* What is required
Pull out every line below holding the word "back".

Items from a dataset
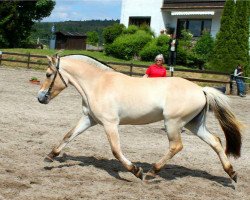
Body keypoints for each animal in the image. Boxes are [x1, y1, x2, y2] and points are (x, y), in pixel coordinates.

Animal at [37, 54, 242, 182]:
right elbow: (68, 136)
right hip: (194, 124)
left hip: (173, 123)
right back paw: (231, 173)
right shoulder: (89, 119)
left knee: (176, 146)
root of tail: (201, 90)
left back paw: (151, 173)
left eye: (48, 74)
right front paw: (50, 156)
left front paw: (136, 171)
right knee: (215, 141)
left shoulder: (110, 124)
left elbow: (116, 150)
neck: (97, 84)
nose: (40, 98)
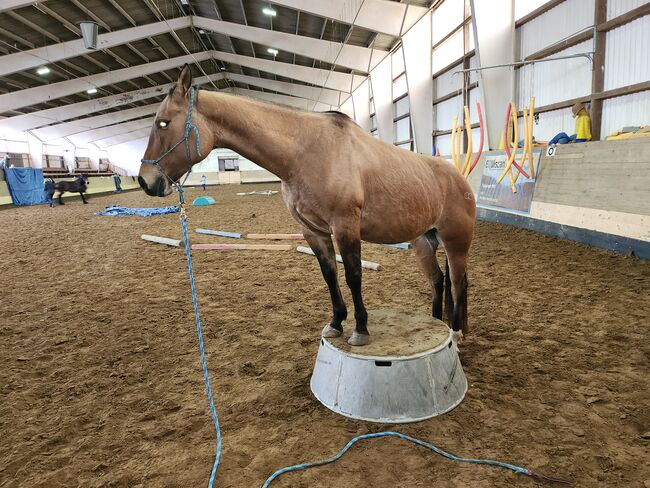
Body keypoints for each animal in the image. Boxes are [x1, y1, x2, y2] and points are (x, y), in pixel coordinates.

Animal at [139, 66, 474, 346]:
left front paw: (360, 330)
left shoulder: (345, 226)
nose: (145, 181)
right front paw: (336, 323)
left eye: (163, 123)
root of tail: (459, 177)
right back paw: (437, 324)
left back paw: (457, 333)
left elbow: (353, 275)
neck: (307, 152)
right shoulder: (313, 231)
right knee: (438, 281)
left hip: (455, 243)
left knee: (458, 283)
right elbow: (330, 275)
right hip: (423, 242)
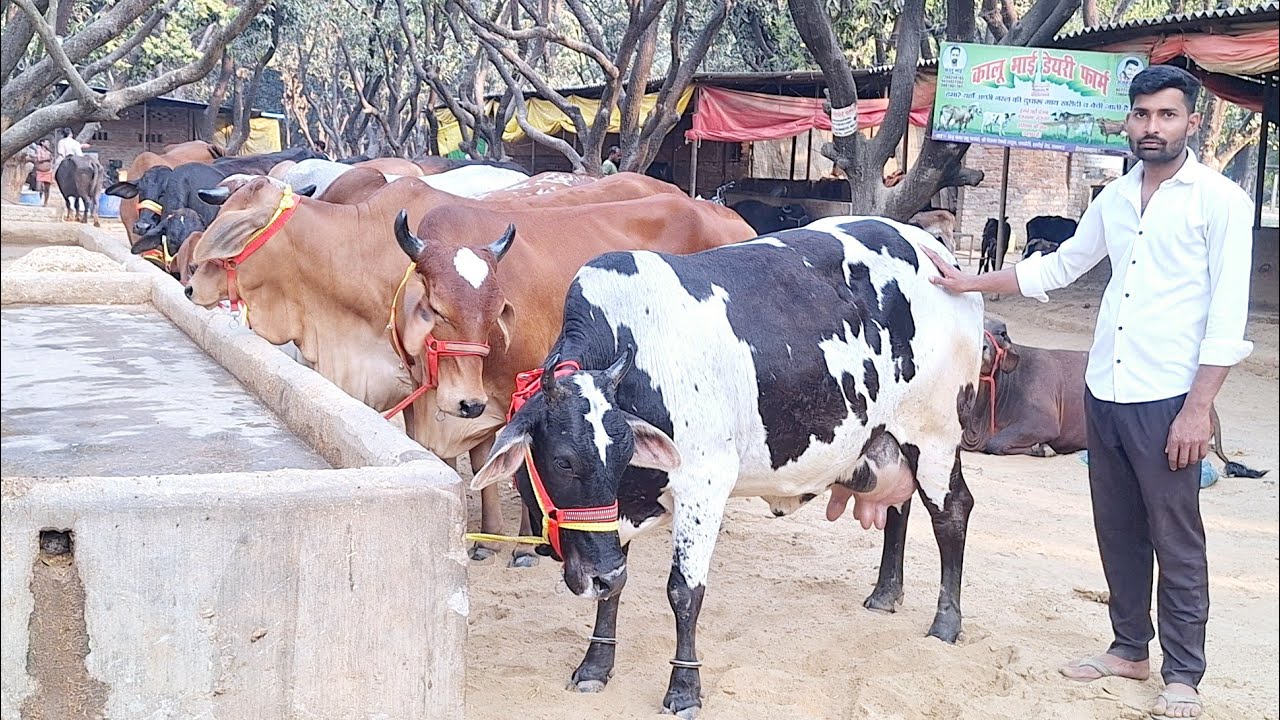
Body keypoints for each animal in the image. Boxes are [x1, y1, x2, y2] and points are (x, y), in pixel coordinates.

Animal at [183, 173, 752, 563]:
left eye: (237, 228)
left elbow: (512, 456)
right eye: (435, 308)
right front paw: (490, 535)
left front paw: (523, 542)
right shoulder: (425, 395)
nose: (190, 284)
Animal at [466, 216, 983, 717]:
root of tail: (932, 249)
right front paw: (595, 665)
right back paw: (885, 594)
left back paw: (945, 622)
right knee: (900, 508)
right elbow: (617, 586)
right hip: (888, 439)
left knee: (952, 513)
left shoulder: (704, 484)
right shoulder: (618, 513)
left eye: (611, 455)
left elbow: (684, 591)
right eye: (563, 460)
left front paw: (684, 689)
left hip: (934, 435)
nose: (597, 574)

* Solution to the exercise
right back paw: (231, 173)
left back paw: (151, 173)
right back paw: (437, 324)
left back paw: (457, 333)
right back paw: (885, 594)
left back paw: (945, 622)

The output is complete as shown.